Write out each record exactly as it stands. No pictures belong in the copy.

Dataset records
- - - - - - -

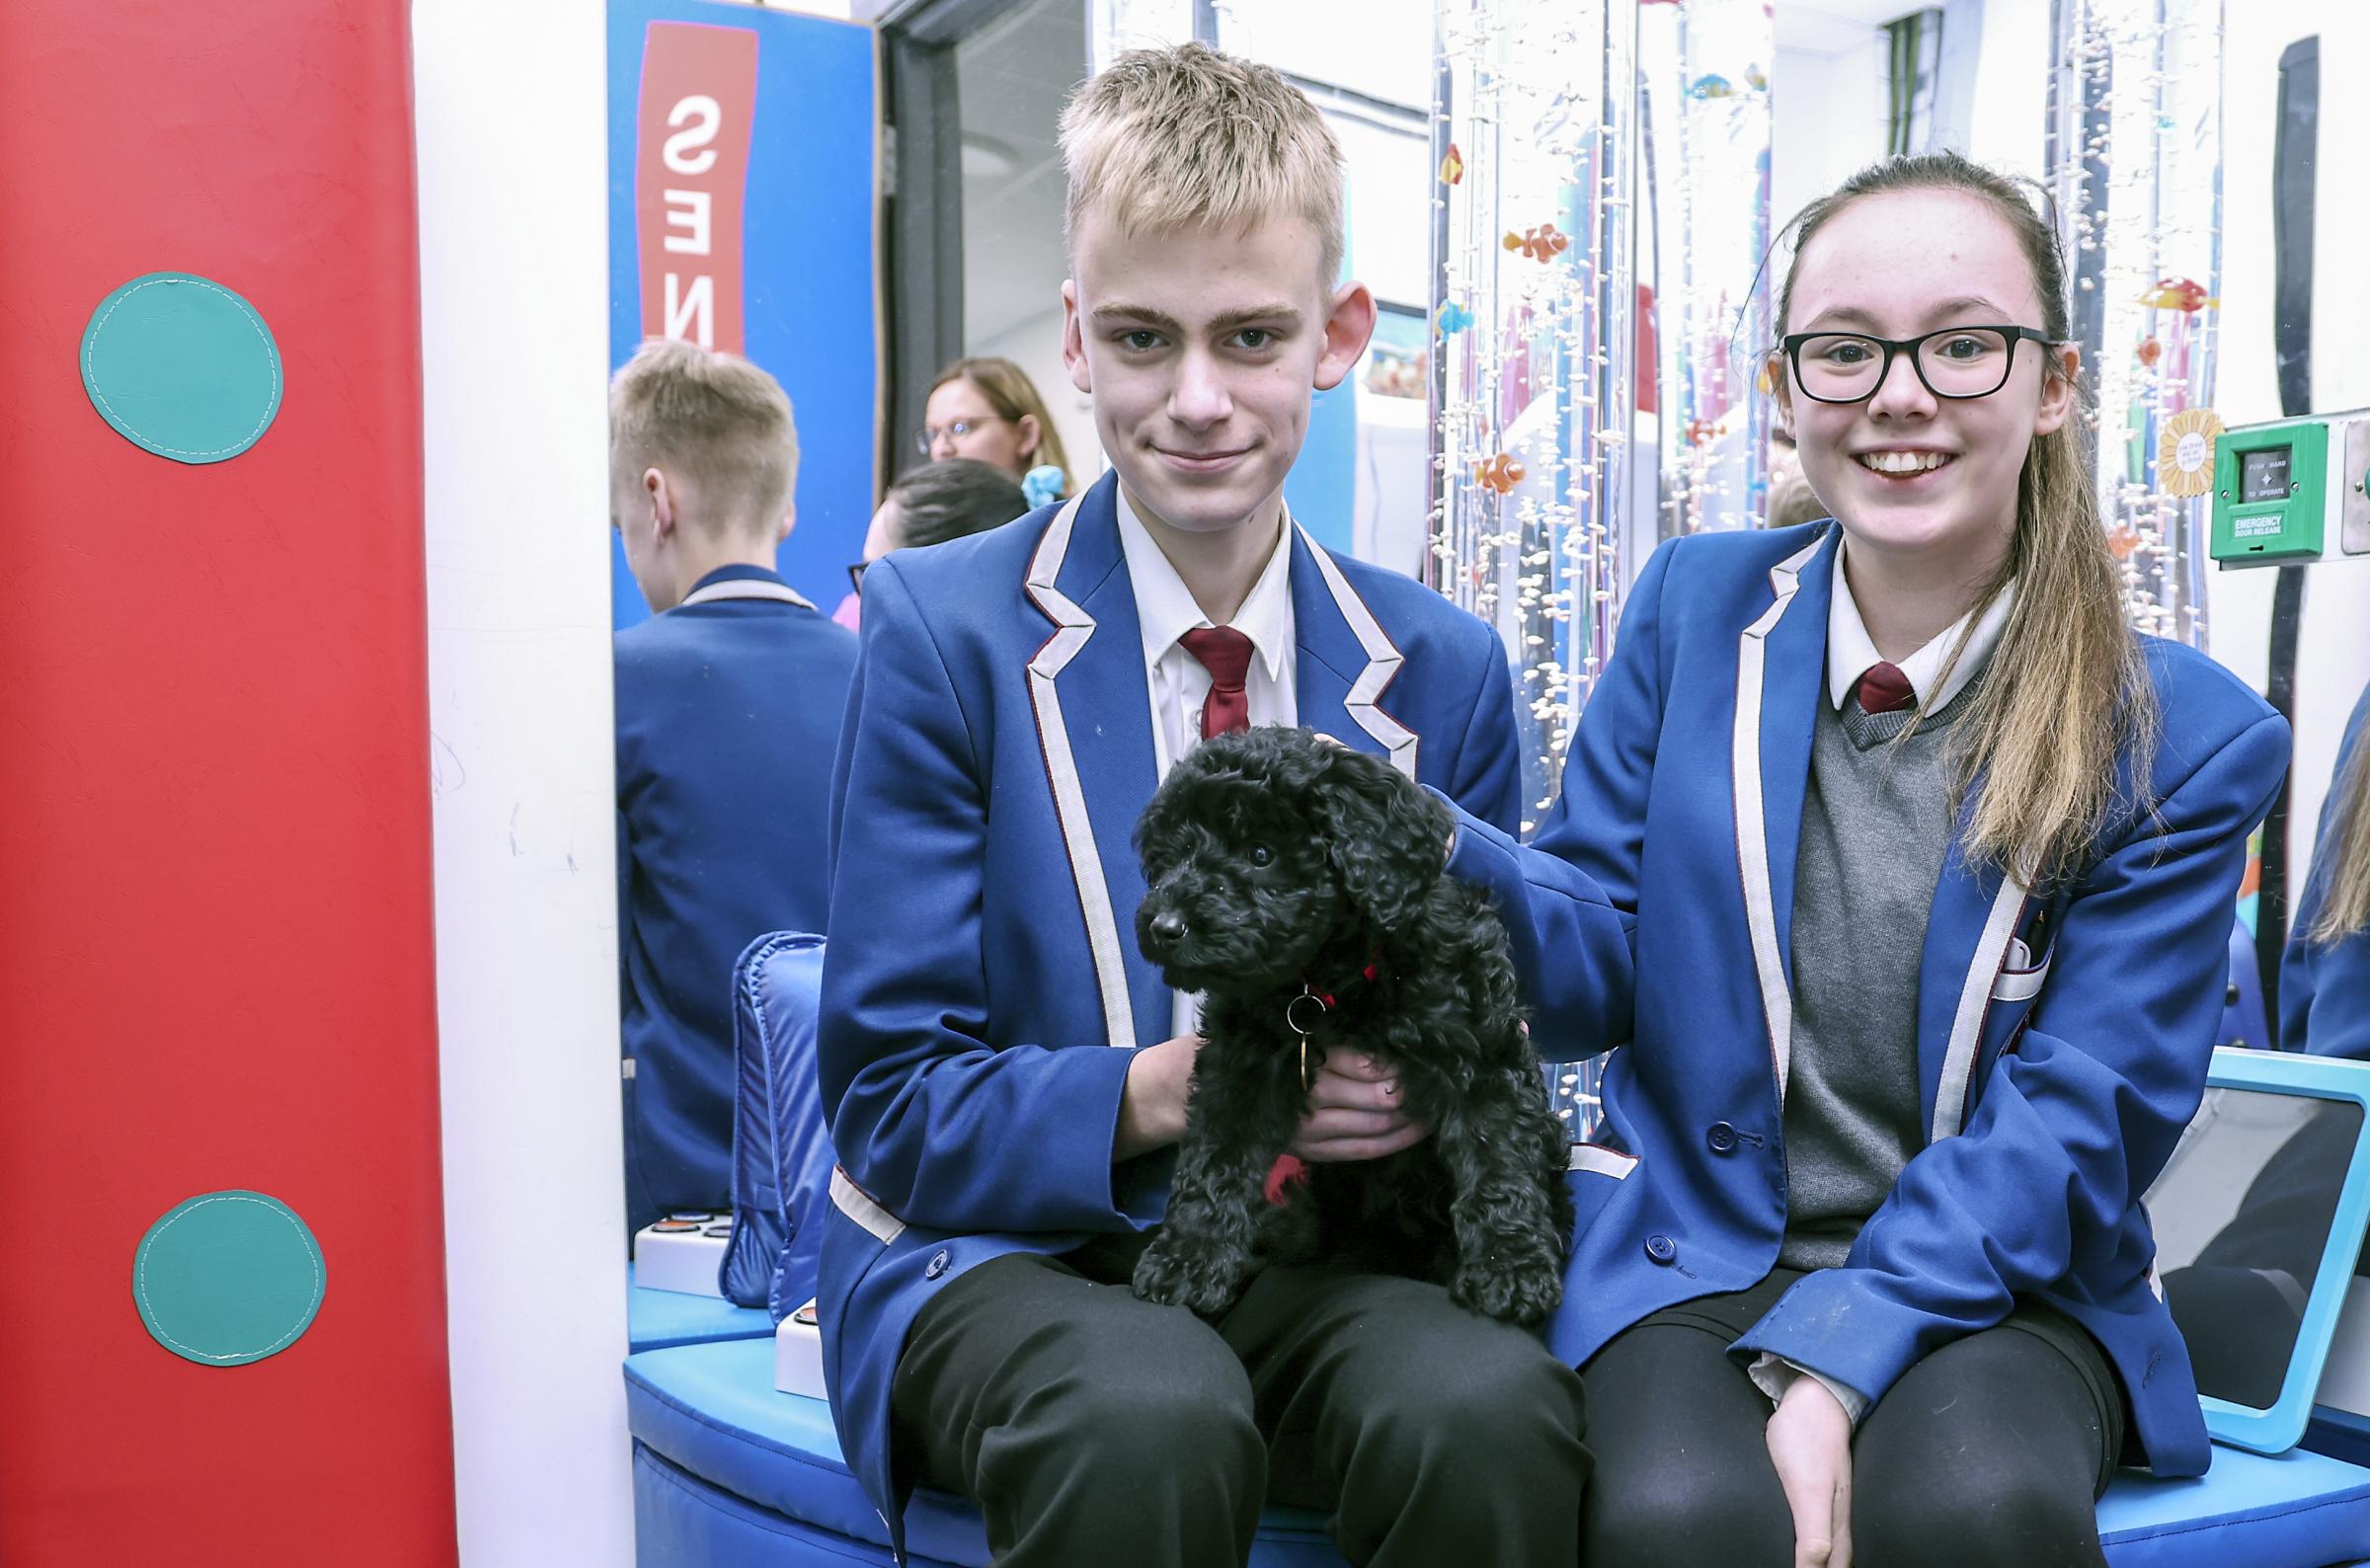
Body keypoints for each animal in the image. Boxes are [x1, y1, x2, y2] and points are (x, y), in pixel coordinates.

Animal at [1128, 725, 1573, 1326]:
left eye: (1261, 853)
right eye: (1171, 857)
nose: (1164, 926)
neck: (1331, 980)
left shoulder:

- - - - - - -

_ANSWER TO THE EXERCISE:_
Body keypoints for each animal in the image. Boxes are [x1, y1, x2, y2] and points are (x, y), in pixel coordinates.

Animal at [1128, 725, 1573, 1326]:
left eye: (1261, 853)
right eye: (1171, 857)
nose: (1164, 926)
neck: (1331, 980)
left shoulder:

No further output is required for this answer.